Requirements:
1. Answer these questions using the text on splitting work across CPU cores.
(a) How many people at a time receive the pairs written on index cards?
(b) Which kind of tasks does the text say it is talking about, CPU-bound or IO-bound?
(c) In the code, what is N_PROC set to?
2. Continue the text on splitting work across CPU cores, starting right after its last line.

Quoted text:
________________

Here's another example.

"a" + "b" + "c" + "d" + "e" + "f" + "g" + "h" + "i" + "j"
"ab" + "cd" + "ef" + "gh" + "ij"
"abcd" + "efgh" + "ij"
"abcdefgh" + "ij"
"abcdefghij"

I can write those down on a set of index cards and pass the pairs to two people at a time (think two CPU cores). As long as I track the order of the results, I can recursively continue this process in any order of composition until the task is done. This process succeeds even if the workers have different computational capacities. The answer is the same as if one poor individual toiled away at the tasks independently.

More cores, more computers

If the list is really long or the binary operation is non-trivial, we can safely and easily divide this tasks amongst different cores - or even different computers. Notice that we are talking about CPU-bound tasks, not IO-bound tasks (multiple cores do little to alleviate the latter). Python doesn't have the ability to do this natively, but other languages do.

But be careful
from multiprocessing import Pool, cpu_count
import timeit


def read_data(fname: str):
    """Read Wiki tables"""
    with open(fname) as fp:
        items = fp.readlines()
    return map(lambda item: int(item.split(" ")[3]), items)


def do_it(fname):
    """Read data and perform calculation"""
    data = read_data(fname)
    return sum(data)


def multi_proc_demo() -> None:
    N_PROC = cpu_count()
    # Start the processes
    with Pool(processes=N_PROC) as p:
        results = []
        fnames = [
            "data/pagecounts-20090601-000000",
            "data/pagecounts-20090601-010000",
            "data/pagecounts-20090601-020000"
        ]
        for fname in fnames:
            results.append(p.apply_async(do_it, kwds={'fname': fname}))

________________

Material shown:

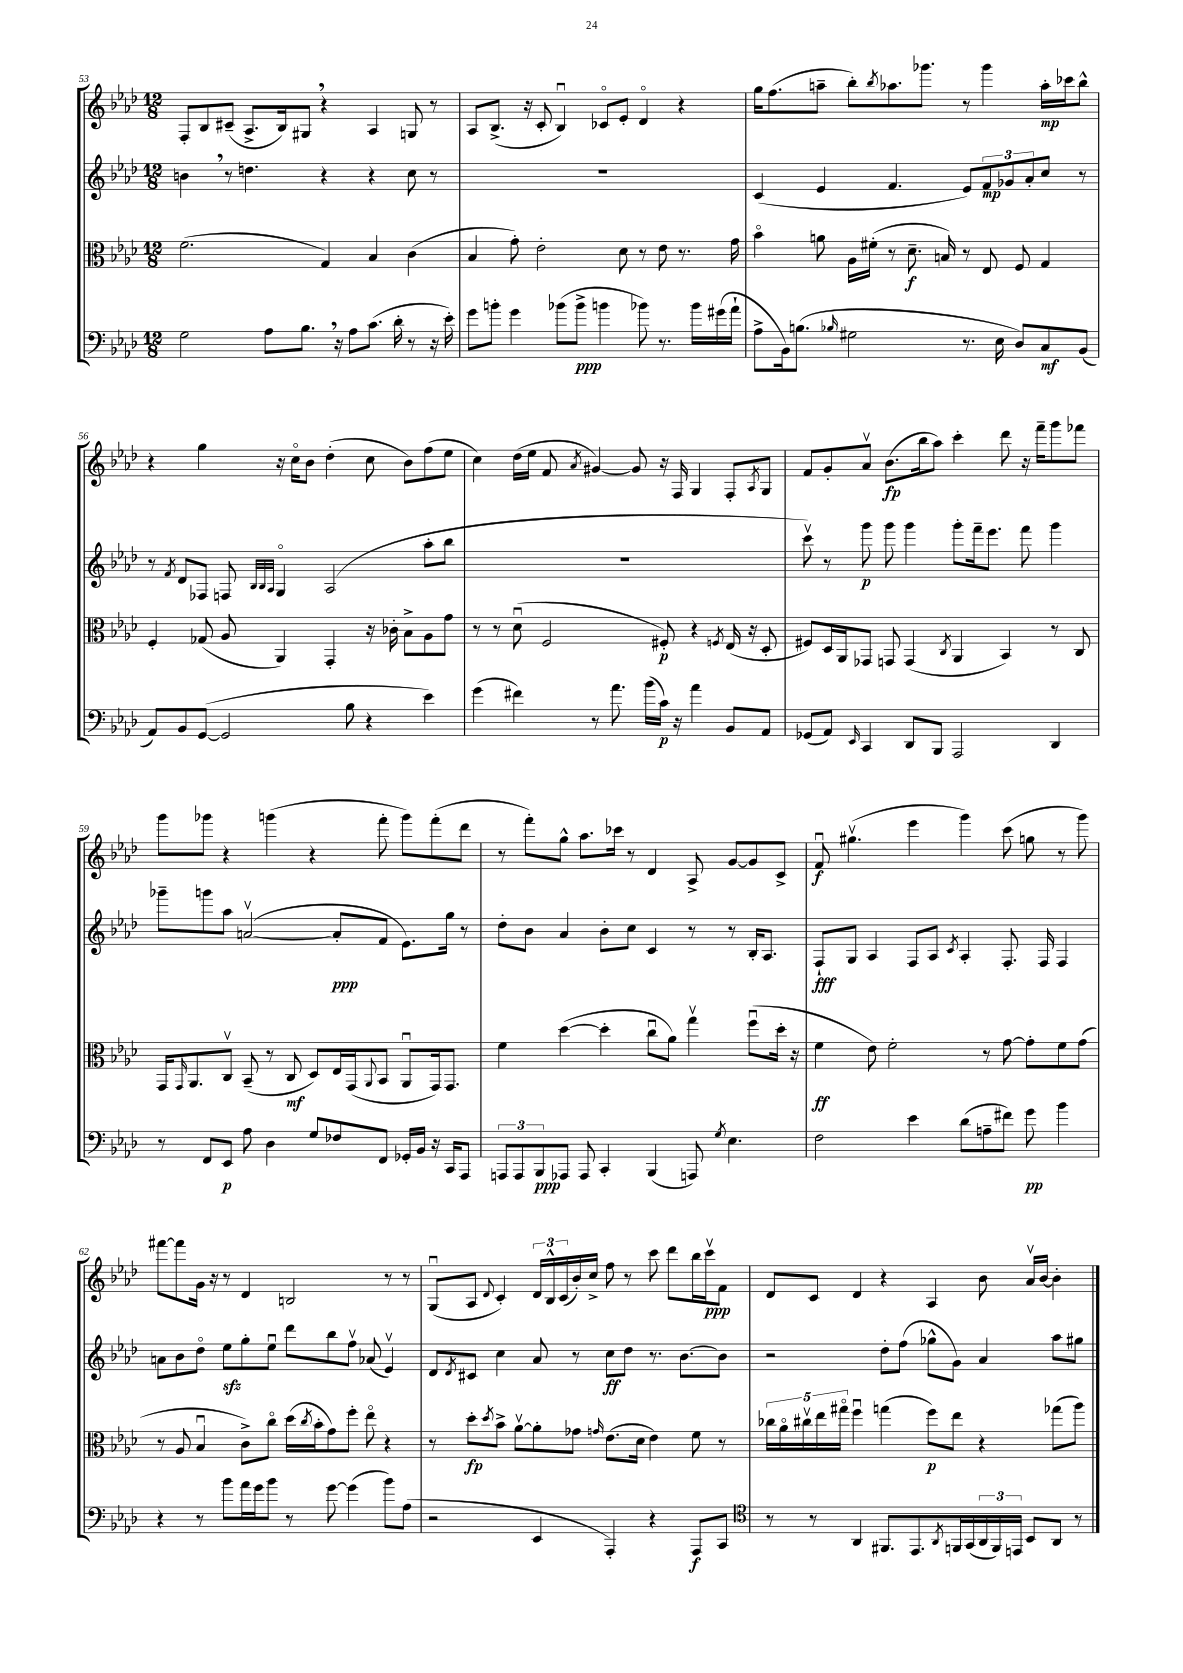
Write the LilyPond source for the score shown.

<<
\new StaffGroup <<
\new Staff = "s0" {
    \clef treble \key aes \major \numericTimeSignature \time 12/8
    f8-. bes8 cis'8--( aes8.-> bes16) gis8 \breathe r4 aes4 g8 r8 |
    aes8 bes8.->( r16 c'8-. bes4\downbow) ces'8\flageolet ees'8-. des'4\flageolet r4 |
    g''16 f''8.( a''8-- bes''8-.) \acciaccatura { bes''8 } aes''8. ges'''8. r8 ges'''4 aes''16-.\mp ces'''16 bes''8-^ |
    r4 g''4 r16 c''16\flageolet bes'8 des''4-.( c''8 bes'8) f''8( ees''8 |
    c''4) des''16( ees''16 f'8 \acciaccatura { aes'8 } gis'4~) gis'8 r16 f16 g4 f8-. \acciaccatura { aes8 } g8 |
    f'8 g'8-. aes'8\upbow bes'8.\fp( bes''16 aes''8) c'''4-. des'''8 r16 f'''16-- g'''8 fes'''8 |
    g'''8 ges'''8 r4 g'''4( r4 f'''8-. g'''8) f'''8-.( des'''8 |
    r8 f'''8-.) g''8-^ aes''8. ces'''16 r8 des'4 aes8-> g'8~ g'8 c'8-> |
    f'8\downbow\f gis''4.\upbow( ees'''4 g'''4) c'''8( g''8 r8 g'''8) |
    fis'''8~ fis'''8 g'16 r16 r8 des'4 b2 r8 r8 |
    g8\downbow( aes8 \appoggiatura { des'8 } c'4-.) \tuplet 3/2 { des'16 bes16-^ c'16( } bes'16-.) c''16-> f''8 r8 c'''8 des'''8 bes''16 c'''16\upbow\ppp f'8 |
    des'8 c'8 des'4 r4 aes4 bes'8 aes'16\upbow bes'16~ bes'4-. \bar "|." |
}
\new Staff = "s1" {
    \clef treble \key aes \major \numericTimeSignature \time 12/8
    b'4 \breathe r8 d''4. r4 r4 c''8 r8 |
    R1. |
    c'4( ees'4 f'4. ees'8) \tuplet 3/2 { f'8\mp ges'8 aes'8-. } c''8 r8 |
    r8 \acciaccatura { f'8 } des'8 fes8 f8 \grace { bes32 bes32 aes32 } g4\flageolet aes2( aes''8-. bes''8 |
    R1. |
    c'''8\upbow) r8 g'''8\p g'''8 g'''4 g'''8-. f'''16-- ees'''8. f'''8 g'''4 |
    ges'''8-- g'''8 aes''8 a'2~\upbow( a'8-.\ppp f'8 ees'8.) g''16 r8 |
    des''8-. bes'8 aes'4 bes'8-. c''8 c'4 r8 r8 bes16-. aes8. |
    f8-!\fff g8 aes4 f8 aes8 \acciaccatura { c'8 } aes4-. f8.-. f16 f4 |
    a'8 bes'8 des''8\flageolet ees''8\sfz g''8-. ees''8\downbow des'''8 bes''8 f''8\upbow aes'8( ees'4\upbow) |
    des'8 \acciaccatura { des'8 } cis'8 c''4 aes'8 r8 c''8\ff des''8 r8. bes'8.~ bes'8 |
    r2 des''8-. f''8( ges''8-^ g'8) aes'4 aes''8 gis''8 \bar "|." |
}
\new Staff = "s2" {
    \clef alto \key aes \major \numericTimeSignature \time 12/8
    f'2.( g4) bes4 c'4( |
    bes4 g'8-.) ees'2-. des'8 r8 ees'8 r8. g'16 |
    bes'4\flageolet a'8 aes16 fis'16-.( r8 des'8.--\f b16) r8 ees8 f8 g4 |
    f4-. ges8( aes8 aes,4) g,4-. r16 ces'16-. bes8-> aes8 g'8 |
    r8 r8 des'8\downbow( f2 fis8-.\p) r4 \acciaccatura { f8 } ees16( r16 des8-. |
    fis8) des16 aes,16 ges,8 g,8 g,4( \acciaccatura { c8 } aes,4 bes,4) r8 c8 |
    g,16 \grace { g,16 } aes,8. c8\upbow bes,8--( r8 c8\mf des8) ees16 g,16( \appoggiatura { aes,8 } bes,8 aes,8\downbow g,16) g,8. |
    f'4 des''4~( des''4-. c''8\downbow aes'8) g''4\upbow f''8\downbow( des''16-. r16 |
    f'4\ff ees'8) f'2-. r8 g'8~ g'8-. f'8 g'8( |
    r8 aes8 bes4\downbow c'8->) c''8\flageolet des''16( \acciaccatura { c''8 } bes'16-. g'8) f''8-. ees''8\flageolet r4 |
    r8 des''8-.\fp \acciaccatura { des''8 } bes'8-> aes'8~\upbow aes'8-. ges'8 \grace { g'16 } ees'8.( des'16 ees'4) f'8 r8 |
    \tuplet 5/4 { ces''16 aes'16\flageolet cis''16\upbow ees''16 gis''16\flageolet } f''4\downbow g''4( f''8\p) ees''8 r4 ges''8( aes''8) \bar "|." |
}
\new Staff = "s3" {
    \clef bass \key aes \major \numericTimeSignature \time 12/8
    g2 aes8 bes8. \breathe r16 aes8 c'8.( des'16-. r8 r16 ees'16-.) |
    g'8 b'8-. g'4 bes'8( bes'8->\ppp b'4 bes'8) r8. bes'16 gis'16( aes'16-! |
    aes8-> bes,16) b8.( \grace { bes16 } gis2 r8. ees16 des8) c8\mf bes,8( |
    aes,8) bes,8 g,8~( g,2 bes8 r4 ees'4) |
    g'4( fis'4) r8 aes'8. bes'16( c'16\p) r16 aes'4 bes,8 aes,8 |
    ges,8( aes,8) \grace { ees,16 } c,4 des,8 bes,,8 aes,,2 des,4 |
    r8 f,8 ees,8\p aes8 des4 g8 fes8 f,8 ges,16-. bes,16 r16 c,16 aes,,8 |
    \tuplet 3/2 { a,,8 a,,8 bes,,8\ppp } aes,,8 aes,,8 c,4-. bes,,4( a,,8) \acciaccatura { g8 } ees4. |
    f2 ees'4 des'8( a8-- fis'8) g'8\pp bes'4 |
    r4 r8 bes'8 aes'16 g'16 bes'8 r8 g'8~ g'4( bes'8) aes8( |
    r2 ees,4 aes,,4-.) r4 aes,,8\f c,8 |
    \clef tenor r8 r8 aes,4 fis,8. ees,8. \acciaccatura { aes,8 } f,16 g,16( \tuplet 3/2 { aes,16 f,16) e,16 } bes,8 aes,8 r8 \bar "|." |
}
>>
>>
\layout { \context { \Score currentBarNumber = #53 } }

________________

Results for each task:
1.
(a) Two people at a time.
(b) CPU-bound tasks.
(c) cpu_count()

2.
        sum([result.get(timeout=5) for result in results])


def single_proc_demo() -> None:
    # cat data/pagecounts* >> all.txt
    sum(read_data("data/all.txt"))


if __name__ == "__main__":
    print("Multi-proc: ", timeit.Timer("multi_proc_demo()", globals=globals()).repeat(5, 10))
    print("Single-proc: ", timeit.Timer("single_proc_demo()", globals=globals()).repeat(5, 10))
python wiki.py
Multi-proc:  [28.17182195998612, 28.688616012994316, 28.539513622003142, 28.077732990990626, 28.294970447997912]
Single-proc:  [75.17859069499536, 73.89702447700256, 74.0759316909971, 74.918352623994, 74.7120841670112]

The example above uses a publicly-available dataset from Wikipedia (linked in the References). I spent way too much time fighting multiprocessing, but I learned a lot along the way. Always RTFM! There are several caveats to the library, and it is essential to read the Programming Guidelines. One of the issues is how Python copies memory to child processes. This serialization overhead is huge, so it is much better for your child processes to retrieve their own data. When in doubt, measure (the timeit library is great for this)! What does this have to do with monoids?

Since addition is a moniod, we can safely split the work up and aggregate the results. It is also commutative which means that we don't even have to track the order of the results. Not all operations are commutative, though! If you are multiplying a bunch of matrices, you can still batch the computation, but you must track the order of the results.

The right tool for the right job

Know your use case. I am an avid Pythonista, but sometimes alternatives might be the better choice. Gloang doesn't read all.txt any faster, but it performs the summation in milliseconds instead of seconds! Julia as native support for multi-core processing, and there are other languages that do as well.

And conquer

This divide-and-conquer concept is critical to well-known large-scale algorithms like MapReduce.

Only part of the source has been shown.